Jean-Hubert Delon is the latest generation of the family that has been building this estate since 1900 on a foundation laid in 1638. But what makes the Delon family stand out? Their willingness to sacrifice quantity for quality. In difficult vintages, they have been known to downgrade up to 67% of the harvest. This no-compromise approach explains why Las Cases is consistently rated among the top second growths. Best of Wine considers this estate to be one of the most reliable producers in Bordeaux.
The 55-hectare Grand Clos vineyard is located right next to Château Latour. Only a small stream separates these two legendary estates. This proximity is no accident. Both estates share the same deep Gunz gravel soils overlying a clay-limestone subsoil deposited during the Pleistocene period. So what makes Las Cases different? Its prime southeastern location brings optimal morning sun while avoiding the intense midday heat. These well-drained gravel soils store heat during the day and release it at night, allowing for a longer growing season and allowing the Cabernet Sauvignon to fully ripen even in difficult years.
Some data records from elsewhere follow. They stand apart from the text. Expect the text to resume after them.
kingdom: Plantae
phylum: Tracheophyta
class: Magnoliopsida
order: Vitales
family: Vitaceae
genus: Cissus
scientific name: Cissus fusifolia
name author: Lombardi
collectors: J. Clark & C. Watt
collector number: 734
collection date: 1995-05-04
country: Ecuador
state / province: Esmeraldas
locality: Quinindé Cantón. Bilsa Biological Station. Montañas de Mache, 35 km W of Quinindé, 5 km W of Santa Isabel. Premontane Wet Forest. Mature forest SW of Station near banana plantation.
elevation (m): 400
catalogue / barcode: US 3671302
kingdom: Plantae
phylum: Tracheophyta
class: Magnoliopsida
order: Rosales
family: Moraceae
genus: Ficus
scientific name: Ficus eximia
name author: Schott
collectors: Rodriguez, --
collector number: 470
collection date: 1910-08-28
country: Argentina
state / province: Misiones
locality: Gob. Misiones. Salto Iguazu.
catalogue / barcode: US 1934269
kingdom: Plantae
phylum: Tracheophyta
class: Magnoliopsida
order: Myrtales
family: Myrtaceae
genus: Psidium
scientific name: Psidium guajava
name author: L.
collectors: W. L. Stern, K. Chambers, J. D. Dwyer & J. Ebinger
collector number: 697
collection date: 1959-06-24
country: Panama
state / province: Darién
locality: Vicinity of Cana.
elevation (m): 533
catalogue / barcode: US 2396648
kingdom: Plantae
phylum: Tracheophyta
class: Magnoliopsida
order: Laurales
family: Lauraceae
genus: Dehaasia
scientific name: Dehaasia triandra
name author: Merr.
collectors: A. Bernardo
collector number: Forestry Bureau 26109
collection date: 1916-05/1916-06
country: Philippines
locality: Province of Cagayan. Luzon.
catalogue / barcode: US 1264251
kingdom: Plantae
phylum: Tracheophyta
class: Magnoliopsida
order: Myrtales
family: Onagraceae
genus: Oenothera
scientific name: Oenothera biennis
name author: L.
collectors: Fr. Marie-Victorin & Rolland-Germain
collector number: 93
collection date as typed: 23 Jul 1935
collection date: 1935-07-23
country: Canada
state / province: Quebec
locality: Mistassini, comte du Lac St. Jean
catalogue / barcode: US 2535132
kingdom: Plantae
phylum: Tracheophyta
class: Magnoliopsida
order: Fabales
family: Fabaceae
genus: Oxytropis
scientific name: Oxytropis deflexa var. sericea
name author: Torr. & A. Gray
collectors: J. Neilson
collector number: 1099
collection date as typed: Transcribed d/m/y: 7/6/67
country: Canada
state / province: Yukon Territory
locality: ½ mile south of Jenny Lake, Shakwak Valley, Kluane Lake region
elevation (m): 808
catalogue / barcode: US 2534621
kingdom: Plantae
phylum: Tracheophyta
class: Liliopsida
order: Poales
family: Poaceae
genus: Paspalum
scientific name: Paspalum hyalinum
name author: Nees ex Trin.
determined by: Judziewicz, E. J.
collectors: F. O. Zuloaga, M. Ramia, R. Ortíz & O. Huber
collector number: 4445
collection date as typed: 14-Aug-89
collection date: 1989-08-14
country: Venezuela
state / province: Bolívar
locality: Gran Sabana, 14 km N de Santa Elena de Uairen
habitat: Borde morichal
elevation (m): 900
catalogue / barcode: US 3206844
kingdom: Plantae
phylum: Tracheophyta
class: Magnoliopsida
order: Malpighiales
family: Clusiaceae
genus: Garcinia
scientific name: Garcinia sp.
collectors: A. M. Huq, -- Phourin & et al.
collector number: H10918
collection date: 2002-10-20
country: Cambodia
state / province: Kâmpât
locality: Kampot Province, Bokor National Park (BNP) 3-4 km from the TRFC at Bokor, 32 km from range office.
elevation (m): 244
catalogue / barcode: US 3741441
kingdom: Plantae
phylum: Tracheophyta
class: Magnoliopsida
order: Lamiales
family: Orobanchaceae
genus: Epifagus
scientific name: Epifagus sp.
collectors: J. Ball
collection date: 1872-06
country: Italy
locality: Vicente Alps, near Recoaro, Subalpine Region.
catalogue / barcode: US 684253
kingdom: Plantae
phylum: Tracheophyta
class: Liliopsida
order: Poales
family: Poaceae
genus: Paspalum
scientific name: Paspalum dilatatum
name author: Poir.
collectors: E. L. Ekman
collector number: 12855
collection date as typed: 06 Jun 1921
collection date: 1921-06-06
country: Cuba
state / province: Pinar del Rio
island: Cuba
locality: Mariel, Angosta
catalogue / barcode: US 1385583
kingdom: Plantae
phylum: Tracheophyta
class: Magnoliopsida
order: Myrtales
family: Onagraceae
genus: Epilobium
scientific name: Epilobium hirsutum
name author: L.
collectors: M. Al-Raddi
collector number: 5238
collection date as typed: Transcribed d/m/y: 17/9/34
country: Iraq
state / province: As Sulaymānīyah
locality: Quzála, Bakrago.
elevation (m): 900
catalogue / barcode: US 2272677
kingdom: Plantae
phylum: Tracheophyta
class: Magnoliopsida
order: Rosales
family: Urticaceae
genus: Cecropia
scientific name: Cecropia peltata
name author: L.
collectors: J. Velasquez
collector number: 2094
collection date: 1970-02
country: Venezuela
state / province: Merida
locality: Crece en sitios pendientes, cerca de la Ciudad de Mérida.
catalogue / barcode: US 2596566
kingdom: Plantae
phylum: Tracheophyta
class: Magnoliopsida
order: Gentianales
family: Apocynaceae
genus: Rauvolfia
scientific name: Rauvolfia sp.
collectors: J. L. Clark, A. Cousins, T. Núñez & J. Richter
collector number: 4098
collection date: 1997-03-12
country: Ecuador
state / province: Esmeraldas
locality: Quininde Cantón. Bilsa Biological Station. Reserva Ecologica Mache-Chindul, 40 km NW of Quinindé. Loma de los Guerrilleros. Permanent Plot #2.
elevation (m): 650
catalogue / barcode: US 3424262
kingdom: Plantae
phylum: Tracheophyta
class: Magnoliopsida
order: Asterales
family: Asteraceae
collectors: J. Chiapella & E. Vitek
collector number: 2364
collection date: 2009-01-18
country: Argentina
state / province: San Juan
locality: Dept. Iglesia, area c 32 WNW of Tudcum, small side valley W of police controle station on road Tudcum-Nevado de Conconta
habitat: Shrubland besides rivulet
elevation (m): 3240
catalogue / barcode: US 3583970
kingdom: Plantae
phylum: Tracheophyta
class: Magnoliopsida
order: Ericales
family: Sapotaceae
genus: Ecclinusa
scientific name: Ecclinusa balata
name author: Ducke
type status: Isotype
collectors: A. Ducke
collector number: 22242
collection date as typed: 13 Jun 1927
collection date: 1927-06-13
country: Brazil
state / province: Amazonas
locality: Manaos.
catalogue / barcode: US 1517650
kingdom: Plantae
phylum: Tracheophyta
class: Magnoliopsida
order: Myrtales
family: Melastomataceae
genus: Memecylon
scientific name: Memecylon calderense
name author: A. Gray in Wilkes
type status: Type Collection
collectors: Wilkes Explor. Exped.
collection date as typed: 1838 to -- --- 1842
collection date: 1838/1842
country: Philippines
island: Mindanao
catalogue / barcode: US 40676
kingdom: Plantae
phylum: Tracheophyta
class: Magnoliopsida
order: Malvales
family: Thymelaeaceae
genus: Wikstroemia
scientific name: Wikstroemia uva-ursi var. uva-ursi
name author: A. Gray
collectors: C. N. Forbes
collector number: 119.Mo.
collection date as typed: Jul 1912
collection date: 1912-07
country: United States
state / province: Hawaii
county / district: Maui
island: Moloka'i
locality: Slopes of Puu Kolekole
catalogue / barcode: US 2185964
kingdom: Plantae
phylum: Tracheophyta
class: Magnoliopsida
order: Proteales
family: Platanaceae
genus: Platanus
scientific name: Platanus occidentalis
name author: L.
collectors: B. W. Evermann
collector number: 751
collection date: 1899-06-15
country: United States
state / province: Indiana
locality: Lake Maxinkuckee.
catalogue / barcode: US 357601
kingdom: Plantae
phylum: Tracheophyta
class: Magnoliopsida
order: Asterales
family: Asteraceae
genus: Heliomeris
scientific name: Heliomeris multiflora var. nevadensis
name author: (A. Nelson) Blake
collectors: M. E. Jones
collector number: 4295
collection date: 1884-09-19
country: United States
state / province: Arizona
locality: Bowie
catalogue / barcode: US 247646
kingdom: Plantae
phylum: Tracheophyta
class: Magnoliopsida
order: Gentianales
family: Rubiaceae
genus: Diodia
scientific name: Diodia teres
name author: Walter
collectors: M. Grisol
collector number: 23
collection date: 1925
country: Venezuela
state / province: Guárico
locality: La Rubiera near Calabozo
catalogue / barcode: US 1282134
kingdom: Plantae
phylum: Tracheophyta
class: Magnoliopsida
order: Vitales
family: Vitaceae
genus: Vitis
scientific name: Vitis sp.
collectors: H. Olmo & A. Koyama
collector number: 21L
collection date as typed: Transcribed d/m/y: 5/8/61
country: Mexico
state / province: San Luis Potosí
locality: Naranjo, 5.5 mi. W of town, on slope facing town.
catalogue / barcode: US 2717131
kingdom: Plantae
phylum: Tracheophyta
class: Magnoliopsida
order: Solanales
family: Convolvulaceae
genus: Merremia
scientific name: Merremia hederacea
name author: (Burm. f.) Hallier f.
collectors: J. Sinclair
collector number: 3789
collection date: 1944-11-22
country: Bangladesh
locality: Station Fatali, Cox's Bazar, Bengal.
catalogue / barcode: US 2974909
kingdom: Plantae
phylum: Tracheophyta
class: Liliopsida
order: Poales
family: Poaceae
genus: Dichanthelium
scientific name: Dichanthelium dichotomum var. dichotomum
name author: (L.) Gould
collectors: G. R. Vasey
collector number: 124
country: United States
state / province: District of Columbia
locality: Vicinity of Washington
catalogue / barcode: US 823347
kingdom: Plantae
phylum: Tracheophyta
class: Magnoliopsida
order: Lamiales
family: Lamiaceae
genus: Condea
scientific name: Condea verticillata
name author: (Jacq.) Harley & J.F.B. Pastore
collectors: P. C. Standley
Tannins require protein, which is why Côtes de Boeuf is so well suited to this wine. Beef fat softens the wine's structure, and the iron-rich meat responds to the terroir. Roasted duck breast with cherry gastrique is a perfect bridge between the wine's fruitiness and its earthy notes. Of the cheeses, choose a mature Comté or Roquefort. The salty and umami flavors balance the wine's intensity; serve at 16-18 °C and decant for at least an hour. The wine will show patience at the table as well as in the cellar.
The Delon family has kept the tradition alive while adding modern touches. Fermentation takes place in temperature-controlled stainless steel and concrete tanks to preserve the purity of the fruit before it goes into barrels. Important decisions are made after malolactic fermentation, the wine is aged in French oak barriques for 18-20 months. This may sound aggressive, but the Grand Clos vineyard produces fruit with enough concentration for this. The result? We end up with the layered, complex flavors that Saint-Julien is known for, with notes of cedar and tobacco along with black currants.